With preparatory work already underway, the 1,318-kilometer passenger line is expected to begin operation by 2010 when the World Expo will be held in Shanghai, the ministry said.


When operational, it will take just five hours to travel between the two cities. This is nine hours less than the current time.


The existing railway track will be used mainly for freight transport with an estimated one-way transport capacity of at least 130 million tons each year.


The ministry called the high-speed rail link "the most technology-innovative railway with the largest investment" among all the railways to be built before 2020 under the ministry's management.


It's being called China's "first globally advanced high-speed railway."


The ministry wants to localize the production of high-speed locomotive units by adapting advanced technologies of other countries and cooperating with them in design and production.

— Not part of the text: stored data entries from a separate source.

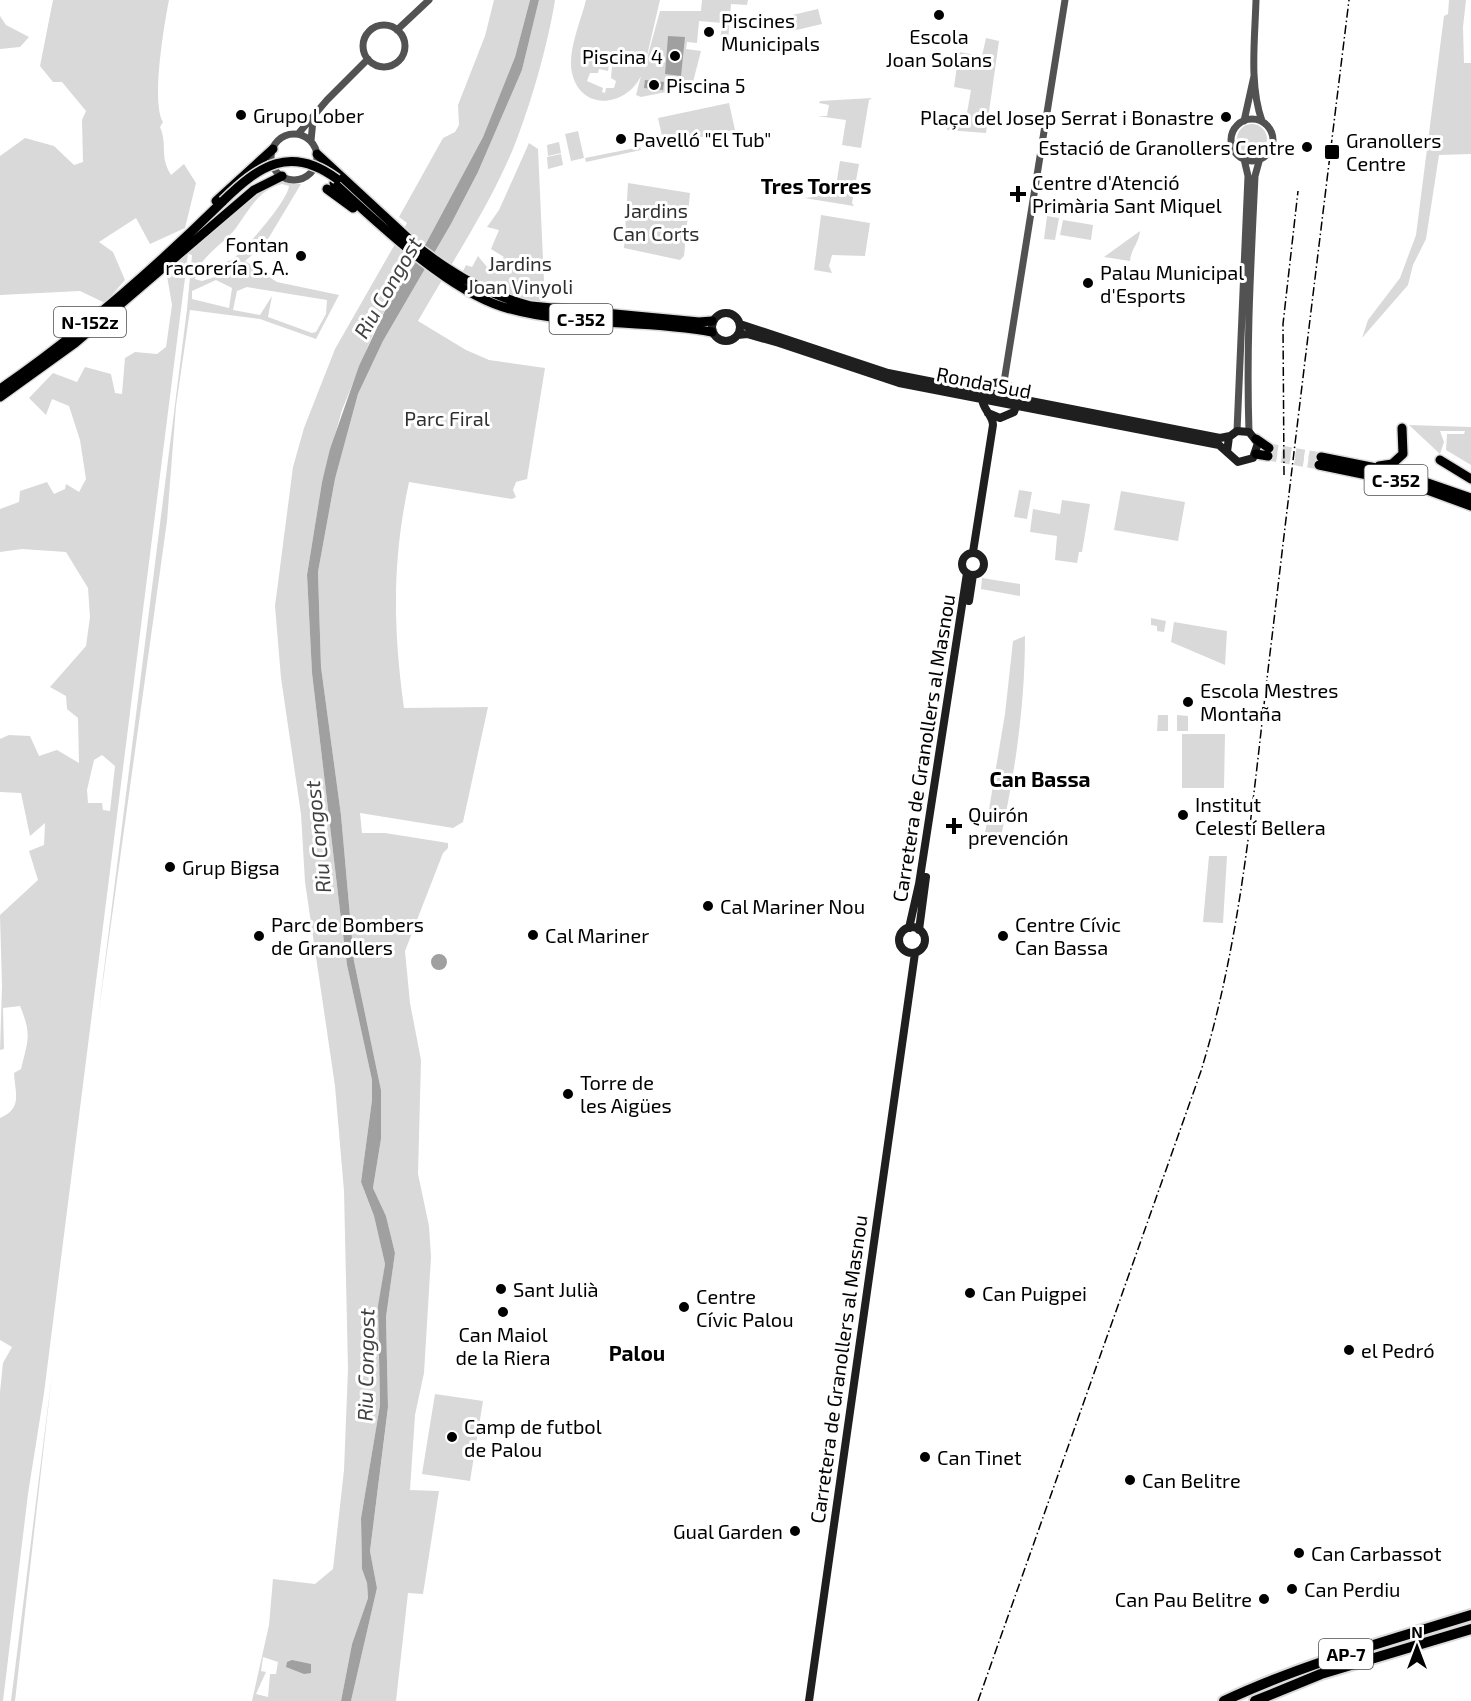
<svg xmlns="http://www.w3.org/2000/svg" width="1471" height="1701" font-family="'Exo 2',sans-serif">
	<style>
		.green { fill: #d9d9d9; fill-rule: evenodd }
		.water { fill: #a0a0a0 }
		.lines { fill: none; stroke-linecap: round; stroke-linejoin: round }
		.trunk-tunnel { stroke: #d9d9d9; stroke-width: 9; stroke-dasharray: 9 4.5; stroke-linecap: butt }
		.trunk-casing { stroke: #dbdbdb; stroke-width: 12 }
		.motorway-casing { stroke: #dbdbdb; stroke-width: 14 }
		.tertiary { stroke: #525252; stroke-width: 7 }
		.secondary { stroke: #1f1f1f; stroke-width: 8 }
		.trunk { stroke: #000; stroke-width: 9 }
		.motorway { stroke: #000; stroke-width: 10 }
		.rail { stroke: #000; stroke-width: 1.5; stroke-dasharray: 9 3 1.5 3; stroke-linecap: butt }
		.trunk-bridge-casing { stroke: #dbdbdb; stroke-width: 12; stroke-linecap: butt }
		.trunk-bridge { stroke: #000; stroke-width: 9 }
		.poi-dot { fill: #000; stroke: #fff; stroke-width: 2 }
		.labels { text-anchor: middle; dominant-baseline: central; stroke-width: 6; stroke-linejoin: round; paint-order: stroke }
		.shield { fill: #fff; stroke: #4c4c4c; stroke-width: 1.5 }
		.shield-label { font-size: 18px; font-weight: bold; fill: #000 }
		.poi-label { font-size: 20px; fill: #000; stroke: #fff; text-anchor: start }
		.park-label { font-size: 20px; fill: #303030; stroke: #fff }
		.street-label { font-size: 20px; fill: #000; stroke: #fff }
		.neighbourhood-label { font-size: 21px; font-weight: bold; fill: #000; stroke: #fff }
		.water-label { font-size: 21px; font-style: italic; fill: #414141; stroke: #fff }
	</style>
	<rect width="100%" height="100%" fill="#fff"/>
	<path class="green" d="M53 0H169C164 25 151 103 163 122L160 127C168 146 159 155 171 175L184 164 196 183 185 228 150 244 136 218 99 242 113 252 125 280 105 303 80 291 0 295V156L25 138 54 146 74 165 83 162 82 120 86 111 62 82H53L40 66Z
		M494 0H530L515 57 483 137 416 262 390 300 373 334 342 410 322 482 307 575 312 673 340 911 347 965 372 1080V1100L361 1182 374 1216 385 1264 378 1311 380 1405 361 1518 362 1569 367 1583 368 1598 352 1644 341 1701H252L269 1625 273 1579 315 1584 333 1569 344 1470 348 1369 344 1191 335 1086 305 882 301 814 281 678 275 606 293 467 304 428 335 349 407 223 399 217 443 138 455 132 459 125 458 105 485 36ZM263 1657 278 1662 276 1674H270L268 1697 256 1694 266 1672 261 1671Z
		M539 0H555C548 45 530 107 513 149 488 209 450 265 418 321L466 350 489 360 545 368 527 479 516 482 513 490 516 497 512 499 409 482C392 561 393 628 404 708L488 707 463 822 453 828 360 813 362 833H385L448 843V848L443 853 405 951 410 1003 421 1060 418 1174 429 1226 431 1257 424 1373 415 1415 410 1490 439 1491 423 1594 408 1593 396 1701H351L377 1588 370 1551 388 1408 386 1317 395 1253 386 1216 373 1188 381 1139V1090L354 961 341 815 321 667 318 572 335 479 358 394 383 341 451 224 478 172 522 70Z
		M586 0H660L643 73 660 11H701L702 0H748L747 5 731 4 728 42 720 41 722 23 699 21 697 43 687 42 686 49 701 51 693 82 667 79 685 82V87L667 86 666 92 641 97 636 95 641 76C626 107 581 112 572 73 567 51 581 21 586 0ZM609 65 612 66 611 78 616 81 614 88H606L605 93 602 92 603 88 587 81 590 73H598L599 69 608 71Z
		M1449 0H1466L1463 27 1464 63H1471V154L1439 155 1426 239 1413 265 1408 285 1362 338 1368 320 1400 278 1416 235 1444 16 1448 14Z
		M818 9 822 24 792 31 788 16Z
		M0 16 6 25 29 37 20 47 0 49Z
		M986 38 999 41 986 133 947 130 948 122 965 124 971 90 954 87 959 52 982 56Z
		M872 98 869 100 861 148 842 145 846 120 817 116H827L829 105 819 103 820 101Z
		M729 103 735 130 664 145 658 118Z
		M1237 139a15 15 0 1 1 30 0a15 15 0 1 1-30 0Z
		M578 131 584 158 571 161 565 134Z
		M559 142 561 153 548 156 547 145Z
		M529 143 538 149 545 304 492 290 462 273 466 265 472 267 478 256 487 267 504 257 491 249 499 230 487 227 499 210Z
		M640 147 641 150 586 162 585 158Z
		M561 154 563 165 548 169 547 157Z
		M840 161 859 164 852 203 854 206 804 198 814 197 815 185 807 181 836 186Z
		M274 181 301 184 265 244 245 261 277 282 339 295 316 339 260 319 190 310 176 406 167 521 98 1017 187 309 192 255 188 254 44 1393 28 1494 3 1701H0V1392L3 1363 12 1347 0 1340V1118C23 1108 15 1093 14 1073L21 1069C28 1040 32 1035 20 1006L3 1008 4 1049 0 1050 2 986 0 915 38 880 29 851 44 845 45 823 30 836 21 793 0 792V739L9 735 30 736 39 756 57 750 79 763 78 718 67 709 66 696 50 687 86 646 90 617 88 588 66 552 22 549 0 552V509L19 502 20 491 47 482 54 494 65 489 66 484 79 492 86 479 80 440 69 406 52 399 46 415 29 398 53 373 77 382 85 367 111 374 115 393 122 394 125 358 135 352 157 354 166 347 172 305 167 276 172 265ZM282 184 289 186C287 202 247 247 234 258 227 263 219 264 212 268L213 271H223L224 274 202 281 195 279C198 257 223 245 236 228 249 210 258 190 282 184ZM216 280 232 288 229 308 192 299V291ZM247 287 327 300 326 314 316 332 312 333 268 317 272 296 260 315 233 310 237 291ZM102 755 115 766 110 811 103 810 102 803H88L87 790 94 760Z
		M628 183 690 193 684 256 680 260 624 248Z
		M821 215 870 223 865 256 832 255 829 266 832 273 814 270Z
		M1047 216 1059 218 1055 240 1044 239Z
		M1063 220 1093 225 1091 240 1060 235Z
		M1140 231C1139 243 1131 249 1130 261L1104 257Z
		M1409 425 1471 427V465L1446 450 1447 434H1464L1465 431H1440L1444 442 1440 454Z
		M1019 490 1032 492 1027 519 1014 517Z
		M1121 491 1185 502 1178 541 1114 530Z
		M1062 500 1090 504 1082 552H1079L1077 563 1055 560 1057 536 1030 532 1033 509 1060 514Z
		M982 578 1020 584V596L981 589Z
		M1151 618 1166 621 1164 632 1157 631V626L1151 625Z
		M1174 622 1227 631 1225 665 1171 642Z
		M1025 636C1025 706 1015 773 1000 841L984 839 1005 714 1013 641Z
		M1158 715H1168V731H1157Z
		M1177 715 1188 716V731H1177Z
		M1182 734H1225L1224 788H1182Z
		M1209 856H1227L1223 923 1203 922Z
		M52 1374 15 1701H11Z
		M435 1394 483 1401 470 1481 422 1474Z"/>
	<path class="water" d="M530 0H539L522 70 478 172 451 224 383 341 358 394 335 479 318 572 321 667 341 815 354 961 381 1090V1139L373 1188 386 1216 395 1253 386 1317 388 1407 370 1551 377 1588 351 1701H341L352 1644 368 1598 367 1583 362 1569 361 1518 380 1405 378 1306 385 1264 374 1216 361 1182 372 1100V1080L347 965 340 911 312 673 307 575 322 482 330 449 359 366 390 300 416 262 483 137 515 57Z
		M668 36 685 37 681 76 665 74Z
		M645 80 664 82 663 90 644 88Z
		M431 962a8 8 0 1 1 16 0a8 8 0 1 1-16 0Z
		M292 1660 311 1664V1673L304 1674 286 1667 287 1662Z"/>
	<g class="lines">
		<path class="trunk-tunnel" d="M1269 448 1321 457
			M1268 456 1319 465"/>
		<defs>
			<path id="trunk" d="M317 154 409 239
				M334 183C379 224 446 289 503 307 570 327 643 319 712 332
				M327 189 353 208
				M216 201 273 149
				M405 237C443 268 483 294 531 306L699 322 712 321
				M0 389C80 334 154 269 223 201
				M0 397 75 343 254 190 282 176
				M1256 439 1269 448
				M1256 454 1268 456
				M1321 457 1396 472 1471 498
				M1440 460 1471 479
				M1319 465 1411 484 1471 506
				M1379 466 1392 464 1403 454 1402 428"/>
			<path id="motorway" d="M1224 1701C1303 1664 1387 1641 1471 1615
				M1255 1701 1321 1674 1471 1629"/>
		</defs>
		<use href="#trunk" class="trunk-casing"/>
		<use href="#motorway" class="motorway-casing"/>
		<path class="tertiary" d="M1256 0C1255 38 1249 85 1262 121
			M363 46a21 21 0 1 1 42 0a21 21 0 1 1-42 0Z
			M397 30 429 0
			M1231 140a21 21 0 1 1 42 0a21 21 0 1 1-42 0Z
			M1244 121 1254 76
			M298 134 327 100 368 59
			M271 157a23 23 0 1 1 46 0a23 23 0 1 1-46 0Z
			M311 141 313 120
			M1004 382 1065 0
			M1237 431 1248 176 1244 159
			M1249 432C1246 346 1251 262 1255 176L1260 158"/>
		<path class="secondary" d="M712 327a14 14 0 1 1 28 0a14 14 0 1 1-28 0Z
			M740 324 888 373 1220 438 1230 436
			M738 335 747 334 779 343 899 383 1219 445 1238 462 1253 458 1258 443 1249 432 1237 431 1229 437 1227 452
			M973 552 993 425C993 415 982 409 982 398 984 375 1015 379 1018 400L1014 412 1000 418 988 413
			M962 564a11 11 0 1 1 22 0a11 11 0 1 1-22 0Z
			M969 601 973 575
			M899 940a13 13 0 1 1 26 0a13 13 0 1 1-26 0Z
			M909 928 919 884 967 573
			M919 930 926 877
			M809 1701 915 953"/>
		<use href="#trunk" class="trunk"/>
		<use href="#motorway" class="motorway"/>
		<path class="rail" d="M1284 475 1283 324 1298 191
			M978 1701 1201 1071C1244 931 1254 782 1272 637 1297 425 1323 212 1349 0"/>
		<defs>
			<path id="trunk-bridge" d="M223 201C259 166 290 144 337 179"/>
		</defs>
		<use href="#trunk-bridge" class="trunk-bridge-casing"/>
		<use href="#trunk-bridge" class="trunk-bridge"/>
	</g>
	<g class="poi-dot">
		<circle cx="939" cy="15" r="6"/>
		<circle cx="709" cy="32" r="6"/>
		<circle cx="675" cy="56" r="6"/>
		<circle cx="654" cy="85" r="6"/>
		<circle cx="241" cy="115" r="6"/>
		<circle cx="1226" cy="117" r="6"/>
		<circle cx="621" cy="139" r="6"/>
		<circle cx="1307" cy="147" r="6"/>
		<rect x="1324" y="144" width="16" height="16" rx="3"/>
		<path d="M1015 185h6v6h6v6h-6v6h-6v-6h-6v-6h6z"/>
		<circle cx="301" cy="256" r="6"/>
		<circle cx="1088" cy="283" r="6"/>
		<circle cx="1188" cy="702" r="6"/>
		<circle cx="1183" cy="815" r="6"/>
		<path d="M951 817h6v6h6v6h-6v6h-6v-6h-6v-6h6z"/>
		<circle cx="170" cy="867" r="6"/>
		<circle cx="708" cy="906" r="6"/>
		<circle cx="533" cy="935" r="6"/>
		<circle cx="259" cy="936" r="6"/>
		<circle cx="1003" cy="936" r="6"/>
		<circle cx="568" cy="1094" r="6"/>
		<circle cx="501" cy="1289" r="6"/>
		<circle cx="970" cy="1293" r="6"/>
		<circle cx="684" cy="1307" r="6"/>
		<circle cx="503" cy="1312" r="6"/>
		<circle cx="1349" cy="1350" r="6"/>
		<circle cx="452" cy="1437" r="6"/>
		<circle cx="925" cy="1457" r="6"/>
		<circle cx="1130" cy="1480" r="6"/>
		<circle cx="795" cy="1531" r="6"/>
		<circle cx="1299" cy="1553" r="6"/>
		<circle cx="1292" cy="1589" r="6"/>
		<circle cx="1264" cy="1599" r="6"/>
	</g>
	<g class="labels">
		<g class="shield">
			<rect x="549.5" y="304" width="63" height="30" rx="4.5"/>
			<rect x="54" y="307" width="72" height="30" rx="4.5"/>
			<rect x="1364.5" y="465" width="63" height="30" rx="4.5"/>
			<rect x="1319" y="1639" width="54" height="30" rx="4.5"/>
		</g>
		<g class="shield-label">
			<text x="581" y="319">C-352</text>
			<text x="90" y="322">N-152z</text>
			<text x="1396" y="480">C-352</text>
			<text x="1346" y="1654">AP-7</text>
		</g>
		<g class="poi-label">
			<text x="721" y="20">Piscines<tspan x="721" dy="23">Municipals</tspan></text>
			<text x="939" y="36" text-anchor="middle">Escola<tspan x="939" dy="23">Joan Solans</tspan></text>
			<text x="663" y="56" text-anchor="end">Piscina 4</text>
			<text x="666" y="85">Piscina 5</text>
			<text x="253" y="115">Grupo Lober</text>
			<text x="1214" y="117" text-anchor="end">Plaça del Josep Serrat i Bonastre</text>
			<text x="633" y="139">Pavelló "El Tub"</text>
			<text x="1346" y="140">Granollers<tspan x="1346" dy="23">Centre</tspan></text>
			<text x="1295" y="147" text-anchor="end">Estació de Granollers Centre</text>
			<text x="1032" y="182">Centre d'Atenció<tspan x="1032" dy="23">Primària Sant Miquel</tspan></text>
			<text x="289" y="244" text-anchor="end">Fontan<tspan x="289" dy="23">racorería S. A.</tspan></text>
			<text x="1100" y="272">Palau Municipal<tspan x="1100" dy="23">d'Esports</tspan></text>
			<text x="1200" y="690">Escola Mestres<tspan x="1200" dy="23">Montaña</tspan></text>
			<text x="1195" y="804">Institut<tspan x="1195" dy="23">Celestí Bellera</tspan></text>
			<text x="968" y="814">Quirón<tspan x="968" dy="23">prevención</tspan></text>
			<text x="182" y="867">Grup Bigsa</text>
			<text x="720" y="906">Cal Mariner Nou</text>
			<text x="271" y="924">Parc de Bombers<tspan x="271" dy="23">de Granollers</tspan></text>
			<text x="1015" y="924">Centre Cívic<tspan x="1015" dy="23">Can Bassa</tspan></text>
			<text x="545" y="935">Cal Mariner</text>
			<text x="580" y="1082">Torre de<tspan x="580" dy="23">les Aigües</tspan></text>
			<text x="513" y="1289">Sant Julià</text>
			<text x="982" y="1293">Can Puigpei</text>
			<text x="696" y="1296">Centre<tspan x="696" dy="23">Cívic Palou</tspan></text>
			<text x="503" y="1334" text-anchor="middle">Can Maiol<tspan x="503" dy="23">de la Riera</tspan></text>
			<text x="1361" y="1350">el Pedró</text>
			<text x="464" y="1426">Camp de futbol<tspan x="464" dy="23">de Palou</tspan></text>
			<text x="937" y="1457">Can Tinet</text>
			<text x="1142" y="1480">Can Belitre</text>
			<text x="783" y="1531" text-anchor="end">Gual Garden</text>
			<text x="1311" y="1553">Can Carbassot</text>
			<text x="1304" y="1589">Can Perdiu</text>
			<text x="1252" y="1599" text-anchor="end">Can Pau Belitre</text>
		</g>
		<g class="park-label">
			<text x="656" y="210">Jardins<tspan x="656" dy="23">Can Corts</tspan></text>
			<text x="520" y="263">Jardins<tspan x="520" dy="23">Joan Vinyoli</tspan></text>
			<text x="447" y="418">Parc Firal</text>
		</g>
		<g class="street-label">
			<text transform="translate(984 382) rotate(11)">Ronda Sud</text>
			<text transform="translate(923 748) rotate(-81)">Carretera de Granollers al Masnou</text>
			<text transform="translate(838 1369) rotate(-82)">Carretera de Granollers al Masnou</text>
		</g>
		<g class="neighbourhood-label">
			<text x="816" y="185">Tres Torres</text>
			<text x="1040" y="778">Can Bassa</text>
			<text x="637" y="1352">Palou</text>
		</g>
		<g class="water-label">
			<text transform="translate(387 287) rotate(-60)">Riu Congost</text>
			<text transform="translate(317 837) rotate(-96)">Riu Congost</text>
			<text transform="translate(365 1365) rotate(-89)">Riu Congost</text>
		</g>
	</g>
	<g transform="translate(1417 1647)" stroke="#ffffff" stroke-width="4.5" paint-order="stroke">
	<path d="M0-4.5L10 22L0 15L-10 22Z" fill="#000000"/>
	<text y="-9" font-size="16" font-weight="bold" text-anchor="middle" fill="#000000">N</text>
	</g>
</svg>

Through the construction of the railway China aims to build up its own high-speed railway technology system.


The project was first proposed in 1994, but was not approved until earlier this year because of a heated debate over what technology should be used.


The various groups involved finally reached agreement to use high-speed wheel track technology instead of a maglev, which uses a magnetized track allowing the train to travel without friction.


The technology will be "our own technology," according to the ministry's release.


With a designed maximum speed of 350 kilometers per hour, the passenger line is expected to alleviate the pressure on the existing Beijing-Shanghai line.


Official statistics show the railway is coping with a railway transport density four times that of the country's current average.


As a result, the overburdened railway has stalled the development of China's two economic engines, the Yangtze River Delta and the Bohai Rim. The railway provides links with the two areas.


The new line, linking three municipalities and four provinces, runs almost side by side with the existing railway. Along the line there will be 21 stations.


"The 21 stations will certainly include the three municipalities of Beijing, Tianjin and Shanghai, and the two provincial capitals, namely Nanjing in Jiangsu Province and Jinan in Shandong Province," said Li Qiang, information officer with the ministry.


But he refused to disclose where the other stations would be located.


In the first stage high-speed trains will run at a maximum speed of 300 kilometers per hour.


"Trains with a speed no less than 200 kilometers per hour can also use the line," Li said.